Background: I have enough hardware knowledge to be 'dangerous'. Claim to fame, built a 200+ GPU ETH mine many years back on different M/B's all GPU's second hand from eBay, and ran it for a profit for some investors, so I can do things like repaste things, and basic soldering, but really I'm a software geek.
Problem background: Bought a good machine (G/Byte M/B, Core i9 and two Z790 GPU's some years ago) which was really my 'desktop for general use' but I ran it overnight to mine a little extra ETH. Over time I purchase a newer machine (again G/Byte M/B, core i9, etc). You'll see why the details of these machines is probably NOT the problem later. We can call the original machine #1 and the new machine #2. When I bought #2, I took one of the GPU's (they are identical in every way, except serial number) and put it in #2. For a while, everything was fine...
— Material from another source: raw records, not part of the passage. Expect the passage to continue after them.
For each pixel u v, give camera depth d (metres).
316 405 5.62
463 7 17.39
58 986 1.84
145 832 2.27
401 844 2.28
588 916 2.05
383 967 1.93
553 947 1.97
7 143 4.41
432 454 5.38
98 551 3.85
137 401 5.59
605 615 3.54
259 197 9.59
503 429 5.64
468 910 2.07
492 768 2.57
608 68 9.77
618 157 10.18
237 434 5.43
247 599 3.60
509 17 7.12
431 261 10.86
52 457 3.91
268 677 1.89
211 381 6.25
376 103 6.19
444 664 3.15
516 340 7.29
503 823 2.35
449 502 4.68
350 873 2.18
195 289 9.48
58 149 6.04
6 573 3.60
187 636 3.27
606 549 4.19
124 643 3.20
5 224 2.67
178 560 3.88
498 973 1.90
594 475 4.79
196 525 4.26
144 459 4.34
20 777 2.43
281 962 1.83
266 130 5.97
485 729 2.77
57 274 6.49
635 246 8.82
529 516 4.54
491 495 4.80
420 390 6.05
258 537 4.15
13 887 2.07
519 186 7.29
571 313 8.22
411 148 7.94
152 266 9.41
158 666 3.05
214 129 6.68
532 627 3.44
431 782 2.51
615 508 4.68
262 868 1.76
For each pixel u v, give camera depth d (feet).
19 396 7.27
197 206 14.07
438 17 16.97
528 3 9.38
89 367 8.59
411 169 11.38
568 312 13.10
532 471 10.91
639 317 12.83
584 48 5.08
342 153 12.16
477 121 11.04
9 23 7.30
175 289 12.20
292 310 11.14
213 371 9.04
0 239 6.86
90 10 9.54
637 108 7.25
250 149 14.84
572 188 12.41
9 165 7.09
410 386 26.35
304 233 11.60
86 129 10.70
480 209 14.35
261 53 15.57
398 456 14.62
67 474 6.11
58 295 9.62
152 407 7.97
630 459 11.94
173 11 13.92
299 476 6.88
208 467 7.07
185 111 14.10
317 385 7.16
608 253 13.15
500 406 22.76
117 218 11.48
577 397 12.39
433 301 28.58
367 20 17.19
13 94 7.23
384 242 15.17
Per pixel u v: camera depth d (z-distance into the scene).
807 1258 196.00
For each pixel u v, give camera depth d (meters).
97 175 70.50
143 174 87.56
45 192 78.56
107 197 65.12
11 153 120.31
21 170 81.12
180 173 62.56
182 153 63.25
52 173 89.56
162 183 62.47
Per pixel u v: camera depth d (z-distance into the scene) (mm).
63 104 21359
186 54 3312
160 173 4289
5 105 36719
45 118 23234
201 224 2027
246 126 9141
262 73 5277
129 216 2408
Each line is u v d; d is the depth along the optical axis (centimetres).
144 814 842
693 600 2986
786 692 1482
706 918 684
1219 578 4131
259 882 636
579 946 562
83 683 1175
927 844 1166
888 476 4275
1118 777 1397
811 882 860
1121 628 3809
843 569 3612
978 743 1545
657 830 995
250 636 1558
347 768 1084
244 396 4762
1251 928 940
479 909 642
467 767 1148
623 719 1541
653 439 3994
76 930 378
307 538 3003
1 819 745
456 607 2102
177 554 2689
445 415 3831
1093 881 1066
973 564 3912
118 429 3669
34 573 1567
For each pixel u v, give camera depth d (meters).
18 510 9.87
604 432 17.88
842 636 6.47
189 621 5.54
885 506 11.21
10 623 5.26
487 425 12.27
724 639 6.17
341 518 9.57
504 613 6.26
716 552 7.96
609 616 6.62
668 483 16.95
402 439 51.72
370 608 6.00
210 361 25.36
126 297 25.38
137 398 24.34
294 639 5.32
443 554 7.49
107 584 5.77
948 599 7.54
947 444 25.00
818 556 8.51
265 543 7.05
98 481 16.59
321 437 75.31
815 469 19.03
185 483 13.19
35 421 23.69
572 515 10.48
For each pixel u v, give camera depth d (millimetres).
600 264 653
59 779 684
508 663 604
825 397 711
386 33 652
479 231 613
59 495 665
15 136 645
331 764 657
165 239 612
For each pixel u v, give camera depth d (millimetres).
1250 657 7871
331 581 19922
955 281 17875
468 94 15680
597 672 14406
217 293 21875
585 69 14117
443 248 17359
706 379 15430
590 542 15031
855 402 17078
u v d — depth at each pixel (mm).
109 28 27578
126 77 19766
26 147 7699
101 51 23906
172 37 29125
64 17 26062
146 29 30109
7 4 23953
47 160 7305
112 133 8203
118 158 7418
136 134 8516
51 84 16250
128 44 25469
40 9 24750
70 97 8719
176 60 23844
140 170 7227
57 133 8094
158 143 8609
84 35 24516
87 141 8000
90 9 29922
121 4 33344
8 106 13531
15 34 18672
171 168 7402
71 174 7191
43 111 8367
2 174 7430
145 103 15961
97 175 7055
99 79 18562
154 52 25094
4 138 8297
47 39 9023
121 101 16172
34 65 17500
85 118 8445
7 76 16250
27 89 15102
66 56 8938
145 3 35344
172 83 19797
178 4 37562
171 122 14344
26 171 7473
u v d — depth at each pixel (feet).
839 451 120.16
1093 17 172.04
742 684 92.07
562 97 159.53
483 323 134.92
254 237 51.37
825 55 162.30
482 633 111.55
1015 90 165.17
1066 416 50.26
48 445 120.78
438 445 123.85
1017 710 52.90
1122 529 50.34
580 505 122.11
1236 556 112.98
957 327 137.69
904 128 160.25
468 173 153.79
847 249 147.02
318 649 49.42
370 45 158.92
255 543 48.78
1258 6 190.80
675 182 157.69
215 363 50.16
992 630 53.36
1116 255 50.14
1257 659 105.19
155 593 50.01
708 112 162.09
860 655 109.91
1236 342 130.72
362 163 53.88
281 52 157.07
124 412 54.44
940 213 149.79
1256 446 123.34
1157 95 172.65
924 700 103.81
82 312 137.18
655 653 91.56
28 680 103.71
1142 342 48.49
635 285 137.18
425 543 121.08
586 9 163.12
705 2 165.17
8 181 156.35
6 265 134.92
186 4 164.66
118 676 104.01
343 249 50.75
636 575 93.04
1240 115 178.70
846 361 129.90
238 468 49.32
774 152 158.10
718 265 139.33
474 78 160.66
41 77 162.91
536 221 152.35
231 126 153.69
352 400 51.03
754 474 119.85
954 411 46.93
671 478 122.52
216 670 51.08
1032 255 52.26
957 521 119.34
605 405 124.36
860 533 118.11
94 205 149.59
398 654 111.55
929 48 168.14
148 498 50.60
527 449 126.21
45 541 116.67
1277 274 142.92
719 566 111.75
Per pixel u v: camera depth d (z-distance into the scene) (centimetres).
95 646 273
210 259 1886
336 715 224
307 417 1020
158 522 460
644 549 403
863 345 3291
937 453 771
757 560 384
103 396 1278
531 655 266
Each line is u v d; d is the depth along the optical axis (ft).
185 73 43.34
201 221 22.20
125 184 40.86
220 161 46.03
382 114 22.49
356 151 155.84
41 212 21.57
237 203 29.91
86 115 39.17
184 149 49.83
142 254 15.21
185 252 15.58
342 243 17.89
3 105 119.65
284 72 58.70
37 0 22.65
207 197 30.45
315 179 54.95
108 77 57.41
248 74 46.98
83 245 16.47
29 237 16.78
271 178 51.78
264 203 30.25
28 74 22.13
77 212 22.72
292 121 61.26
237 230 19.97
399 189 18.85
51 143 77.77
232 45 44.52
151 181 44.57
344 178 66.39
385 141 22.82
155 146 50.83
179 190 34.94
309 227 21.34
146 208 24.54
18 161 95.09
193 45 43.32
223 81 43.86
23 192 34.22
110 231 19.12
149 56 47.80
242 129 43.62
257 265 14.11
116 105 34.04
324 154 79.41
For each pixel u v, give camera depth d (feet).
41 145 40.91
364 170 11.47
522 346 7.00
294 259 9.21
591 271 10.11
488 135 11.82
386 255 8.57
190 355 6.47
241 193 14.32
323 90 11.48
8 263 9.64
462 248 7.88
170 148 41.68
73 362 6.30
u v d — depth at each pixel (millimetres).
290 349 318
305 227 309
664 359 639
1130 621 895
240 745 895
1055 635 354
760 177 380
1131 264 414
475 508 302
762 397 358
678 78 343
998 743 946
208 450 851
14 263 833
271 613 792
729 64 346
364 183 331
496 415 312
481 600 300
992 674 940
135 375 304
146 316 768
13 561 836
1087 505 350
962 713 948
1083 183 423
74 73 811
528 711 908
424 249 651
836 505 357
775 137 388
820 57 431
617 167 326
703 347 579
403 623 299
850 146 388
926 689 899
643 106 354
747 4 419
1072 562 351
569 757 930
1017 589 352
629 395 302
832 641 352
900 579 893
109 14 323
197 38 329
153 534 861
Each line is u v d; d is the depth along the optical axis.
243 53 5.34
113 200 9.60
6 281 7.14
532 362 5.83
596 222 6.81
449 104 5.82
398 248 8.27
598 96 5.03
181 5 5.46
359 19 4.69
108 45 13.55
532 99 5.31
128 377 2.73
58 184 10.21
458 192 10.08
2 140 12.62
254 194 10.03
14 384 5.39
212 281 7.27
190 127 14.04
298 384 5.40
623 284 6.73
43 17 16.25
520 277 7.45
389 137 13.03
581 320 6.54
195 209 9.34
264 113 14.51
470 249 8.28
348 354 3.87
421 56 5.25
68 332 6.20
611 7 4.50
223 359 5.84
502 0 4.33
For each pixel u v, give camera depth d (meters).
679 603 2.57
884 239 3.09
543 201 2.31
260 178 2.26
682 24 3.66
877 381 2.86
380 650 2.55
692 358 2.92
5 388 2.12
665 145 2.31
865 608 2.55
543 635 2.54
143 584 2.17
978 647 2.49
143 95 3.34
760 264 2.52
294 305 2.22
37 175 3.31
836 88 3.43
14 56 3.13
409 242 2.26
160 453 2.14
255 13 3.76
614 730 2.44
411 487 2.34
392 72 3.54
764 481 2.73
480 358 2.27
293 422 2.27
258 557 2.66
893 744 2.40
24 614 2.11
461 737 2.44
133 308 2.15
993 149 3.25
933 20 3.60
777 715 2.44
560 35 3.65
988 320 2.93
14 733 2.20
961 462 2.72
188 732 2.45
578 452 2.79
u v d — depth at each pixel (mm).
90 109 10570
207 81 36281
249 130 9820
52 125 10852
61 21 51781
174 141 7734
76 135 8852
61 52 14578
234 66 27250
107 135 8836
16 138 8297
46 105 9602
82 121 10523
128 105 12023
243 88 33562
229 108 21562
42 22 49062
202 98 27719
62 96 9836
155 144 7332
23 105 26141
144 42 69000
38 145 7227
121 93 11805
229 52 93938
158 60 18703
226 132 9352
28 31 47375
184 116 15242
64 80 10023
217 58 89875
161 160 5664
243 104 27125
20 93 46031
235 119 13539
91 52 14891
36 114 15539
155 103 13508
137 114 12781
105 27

Problem manifestation: Machine #1 will sometime do what I call 'airplane'. EVERYTHING goes black, the GPU spins up to maximum RPM (both fans) and effectively it takes no input whatsoever, just have to switch off the power/hard reset.
Problem timing: When #1 did 'airplane' the first time it had been running 6 months, then it did it again a month later (ish), then again a week later, then several days later. So I'm thinking there is something wrong with the GPU. Take it out (nothing else touched), check it over (it's like perfect, not a scratch, no brown marks, nothing) and put it back, it works fine. And I'm thinking it's a weird O/S (Windows 11) glitch, no worries. About 6 months later, not exact, maybe 4 or 5, it airplanes again, reboot, does it 2 weeks later, then a few days later, and no I persist, and it gets closer and closer / shorter and after a week or so, it only runs 5 mins and then airplanes.
Attempted resolution: So I check everything, memory tests, motherboard tests, GPU tests, you name it, I test it, software and hardware, and all seems fine. So I declare the GPU 'dubious' and switch machines GPU #1 and #2. So now I have the other GPU in #1. It runs perfectly for a few months, and then the machine airplanes. Same situation, a few weeks later, then a few days later, then a few hours later. I pop the GPU out the slot, [I'm wiser now] and put it back in the same slot, fire it up, it runs for many months again.
Further context: This has been happening for about 4.5 years now, both machines are perfect, great machines, both GPU's seem indistinguishable, except in machine #1 this 'airplane' still happens, and then happens more frequently, until I pop the GPU out and put it back. I have updated the Firmware on the motherboard to the latest (stable) version recommended by G/Byte (about 2 years ago) and I still get the same problem. WHERE do I start looking for the issue?
Some specific statements:
- I feel it cannot be the GPU's, because switching them gives the same problem in #1 and no problem in #2
- I feel it cannot be the GPU slot on the motherboard, because having the same problem on 2 slots on a M/B seems unlikely
- It's not the memory (DDR4), because I've switched all the memory between the machines, same issue
- It's not the PSU, I've switched those too, they are different, but both Gold > 1000W machines, and at idle each machine draw < 100w
- It *COULD* be the CPU on #1, as I don't have the means to switch them (the particular version in #1 does not work in #2), but surely this is unlikely given the situation
- It's NOT the Windows 11 installation.. about a year back the SSD died on #1 and I have a completely new SSD, and a completely new Win 11 installation, and it still does exactly the same, so I'm ruling out the SSD and I'm ruling out the Operating system
- It's not the M/Board BIOS/FIRMWARE, I've updated it 2 years ago, and same problem persists.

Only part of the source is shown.